= Gubnafarna =

Townland in County Cavan, Ireland

Gubnafarna (Irish derived place name, Gob na Fearna, meaning ‘The Headland of the Alder Trees’) is a townland in the civil parish of Kinawley, barony of Tullyhaw, County Cavan, Ireland.

==Geography==

Gubnafarna is bounded on the west by Binkeeragh and Knockroe (Kinawley) townlands and on the east by Aghaboy (Kinawley), Gorteennaglogh, Gubrimmaddera and Knockranny townlands. Its chief geographical features are mountain streams; forestry plantations; dug wells and spring wells. Gubnafarna is traversed by minor public roads and rural lanes. The townland covers 245 statute acres.

==History==

In 1720 Morley Saunders was in possession. He leased his interest in Gobnafafarna, alias Gobbinefinna to Colonel John Enery of Bawnboy by deeds dated 23 and 24 December 1720.

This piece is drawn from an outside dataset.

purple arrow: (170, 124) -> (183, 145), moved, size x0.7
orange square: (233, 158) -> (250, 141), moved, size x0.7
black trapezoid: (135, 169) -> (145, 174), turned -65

A deed by Thomas Enery dated 29 Jan 1735 includes the lands of Gubnefarna.

A deed dated 13 Nov 1738 includes: Gobninefinna.

A deed dated 13 September 1774 by John Enery spells the townland as Gobnafarna otherwise Gubnafarna.

The 1821 Census of Ireland spells the name as Gubnafarna and Gartnafeerna.

The Tithe Applotment Books 1834 spell the name as Gubnafarna.

The Gubnafarna Valuation Office Field books are available for 1838.

Griffith's Valuation lists thirteen landholders in the townland.

The landlord of Gubnafarna in the 19th century was the Hassard Estate.

==Census==

| Year | Population | Males | Females | Total Houses | Uninhabited |
|---|---|---|---|---|---|
| 1841 | 78 | 39 | 39 | 13 | 0 |
| 1851 | 60 | 35 | 25 | 10 | 0 |
| 1861 | 69 | 32 | 37 | 12 | 0 |
| 1871 | 62 | 29 | 33 | 13 | 1 |
| 1881 | 74 | 40 | 34 | 13 | 0 |
| 1891 | 75 | 36 | 39 | 13 | 1 |

In the Census of Ireland 1821, there were nine households in the townland.

In the 1901 census of Ireland, there were fourteen families listed in the townland.

In the 1911 census of Ireland, there were twelve families listed in the townland.